Frequently in life, we find that in order to understand something properly we must understand it in its context. The gap between the importance of this and the lack of frequency in which we do this is quite remarkable. There are often many layers of context that must be properly understood if we are interested in understanding something or someone, and there are plenty of people who have an active interest in eliminating this context in order to twist the perception of others. In order to prevent this, we must be vigilant about seeking context so that we may be less easily manipulated by those who twist and distort communications to push a harmful agenda. As someone who sees this sort of problem happen regularly, it is worthwhile to include a couple of examples of context in order to illustrate the point, although many more could be added.
Earlier this week there was a bit of a kerfuffle when a note conservative figure made a comment about the phenomenon of the working poor. When the entire segment was taken into account, it was obvious that the person was saying that there was a straightforward way for people to avoid having to work multiple minimum wage jobs that advised some rather obvious things like not having kids out of marriage, finishing high school, and the like. Predictably and lamentably, this nuanced but rather straightforward discussion of how it is that very few people who have marketable skills and education and a good work ethic end up working for minimum wage for very long ended up being twisted into a “let them eat cake” sort of moment that provided fodder for the class envy of a great many leftists.

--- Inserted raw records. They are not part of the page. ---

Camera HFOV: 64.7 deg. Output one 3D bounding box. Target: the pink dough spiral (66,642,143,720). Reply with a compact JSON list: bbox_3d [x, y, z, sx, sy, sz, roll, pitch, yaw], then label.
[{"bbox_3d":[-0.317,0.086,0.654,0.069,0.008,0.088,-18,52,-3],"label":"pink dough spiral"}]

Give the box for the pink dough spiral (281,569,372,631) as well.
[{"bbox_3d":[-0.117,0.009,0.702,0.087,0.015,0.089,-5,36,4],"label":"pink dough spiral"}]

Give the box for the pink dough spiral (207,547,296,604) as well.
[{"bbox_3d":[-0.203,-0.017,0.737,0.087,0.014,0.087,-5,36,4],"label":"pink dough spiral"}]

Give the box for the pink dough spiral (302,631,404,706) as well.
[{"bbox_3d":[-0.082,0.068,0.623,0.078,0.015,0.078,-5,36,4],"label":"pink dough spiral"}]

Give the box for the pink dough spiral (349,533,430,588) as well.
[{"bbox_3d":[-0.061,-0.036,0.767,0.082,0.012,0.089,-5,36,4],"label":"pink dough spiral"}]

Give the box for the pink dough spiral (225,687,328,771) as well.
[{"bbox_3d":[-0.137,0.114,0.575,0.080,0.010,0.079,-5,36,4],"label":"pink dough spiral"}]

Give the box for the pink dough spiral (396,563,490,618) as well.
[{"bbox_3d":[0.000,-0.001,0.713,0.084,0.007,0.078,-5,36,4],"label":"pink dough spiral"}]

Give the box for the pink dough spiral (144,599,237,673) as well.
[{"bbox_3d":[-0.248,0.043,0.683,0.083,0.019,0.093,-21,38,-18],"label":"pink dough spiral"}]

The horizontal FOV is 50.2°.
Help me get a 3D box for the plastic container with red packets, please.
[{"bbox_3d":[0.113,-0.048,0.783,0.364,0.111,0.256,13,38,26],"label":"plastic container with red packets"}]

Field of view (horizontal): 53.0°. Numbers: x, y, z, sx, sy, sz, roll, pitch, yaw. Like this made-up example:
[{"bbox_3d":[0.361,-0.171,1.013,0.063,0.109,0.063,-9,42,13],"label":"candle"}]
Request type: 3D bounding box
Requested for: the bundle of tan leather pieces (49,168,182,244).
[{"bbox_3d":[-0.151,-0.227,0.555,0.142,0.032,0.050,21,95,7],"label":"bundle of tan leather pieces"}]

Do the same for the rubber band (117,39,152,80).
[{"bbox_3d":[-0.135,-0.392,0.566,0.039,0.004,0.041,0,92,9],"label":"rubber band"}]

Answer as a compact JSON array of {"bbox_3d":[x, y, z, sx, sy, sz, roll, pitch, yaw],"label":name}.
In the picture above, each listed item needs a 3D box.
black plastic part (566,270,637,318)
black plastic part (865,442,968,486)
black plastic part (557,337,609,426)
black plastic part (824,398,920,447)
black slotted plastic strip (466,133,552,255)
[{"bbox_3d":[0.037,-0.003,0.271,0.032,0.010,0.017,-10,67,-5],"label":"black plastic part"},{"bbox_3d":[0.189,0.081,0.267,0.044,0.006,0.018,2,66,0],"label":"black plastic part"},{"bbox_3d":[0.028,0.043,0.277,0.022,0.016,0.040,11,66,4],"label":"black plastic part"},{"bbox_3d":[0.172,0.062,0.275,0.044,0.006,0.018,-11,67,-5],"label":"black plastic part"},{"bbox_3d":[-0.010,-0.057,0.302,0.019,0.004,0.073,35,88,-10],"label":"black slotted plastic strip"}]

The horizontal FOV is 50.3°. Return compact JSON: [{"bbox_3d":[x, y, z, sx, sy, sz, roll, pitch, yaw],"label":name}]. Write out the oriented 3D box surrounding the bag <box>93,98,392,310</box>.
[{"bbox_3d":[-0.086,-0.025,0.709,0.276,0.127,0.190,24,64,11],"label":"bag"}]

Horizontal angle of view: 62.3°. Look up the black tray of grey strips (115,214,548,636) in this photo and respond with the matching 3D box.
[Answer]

One of the ways to avoid contemporary outrage culture is, instead of immediately piling on people who are being ridiculed in social media is to simply seek the context of what was supposedly said and to recognize that the person being made fun of was saying obvious but sometimes unpopular or unpalatable truths, or something anodyne that was taken out of context to inflame tensions and hostility.
Understanding context can not only help us avoid the temptations of being a mindless internet troll, but it can also help us to build empathy for others and to understand their sensitivities. Continuing our theme of contemporary political brouhahas, two Congresswomen were recently denied entry into Israel. Now, normally, most of us expect to be able to peacefully travel wherever we want to go. If we want to fly to Western Sahara or Somaliland and poke around in such places, we expect to be able to do so with a certain amount of safety and freedom. Nevertheless, regimes tend to be a bit hostile when someone wishes to travel into their country who is doing so for political purposes of a dark and unpleasant kind. The small country of Nauru, for example, charges journalists a very high price for entry ($500, about ten times its normal visa cost), largely due to the treatment the island has received from journalists grousing about its deals with Australia concerning the housing of illegal immigrants. And the two Congresswomen were hardly innocents, seeking to travel to do some political grandstanding in support of an independent Palestine on behalf of an organization that is relentlessly hostile to Israel in particular and Jews in general. Should Israel be obligated to permit anti-Semitic political grandstanding? No. Are there countries that would probably not appreciate my own presence as a sharp-eyed and sharp-fingered blogger. Probably.
Quite frequently I get questions about the meaning of various biblical scriptures, and these questions often prompt blog entries in reply, to the extent that I have several series of blogs that relate to such questions. And frequently when one gets a question about what a particular verse means the most obvious solution is to look at that verse in its immediate context, get a sense for what the writer is talking about, and then examine the possibilities for its meaning and significance by looking at the whole biblical context in light of one’s knowledge about the specific meanings of words in their original language as well as the context of the writer’s time and audience. It should be noted that knowing this context does not make something less relevant for today. When we read biblical law, for example, it is not acceptable practice to argue that such laws are obsolete merely because we wish to break them. On the contrary, such laws remain a challenge to our own decadence and moral corruption and our own continuing rebellion against God’s ways. They point us in the direction of what godliness looks like in practical living, and to the ways we will be led to act if God’s spirit is indeed working with us. And so often it is necessary to understand this context lest our antinomian tendencies get the best of our attempts to properly understand, interpret, and apply scripture. Sometimes the layer of context that is necessary to understand is our place as being judged by and subject to the scriptures rather than being the judges of scripture.
And all of this ought to help us better understand the sorts of context that help us to live better and wiser. For one, we need to be aware of the context of what is quoted to us, because frequently an examination of that context will allow us to better understand what is said and react to it a lot less negatively than we otherwise would. Additionally, understanding the context of why people behave the way they do–including an understanding of personal or collective history–can make one more understanding about how certain things are interpreted. Finally, it is of vital importance that we remember where we stand. It is easy in our contemporary society to see ourselves as self-appointed judges of corrupt elites and corrupt authorities and all kind of wrong-headed people we see around us, especially online. It is hard to remember that we will stand at the bar and have to answer for every idle word we have ever uttered by any means–and a lot of us (myself definitely included) will have a fair amount to answer for. Let us not forget such necessary contexts, so that we may find ourselves restrained from evil thereby.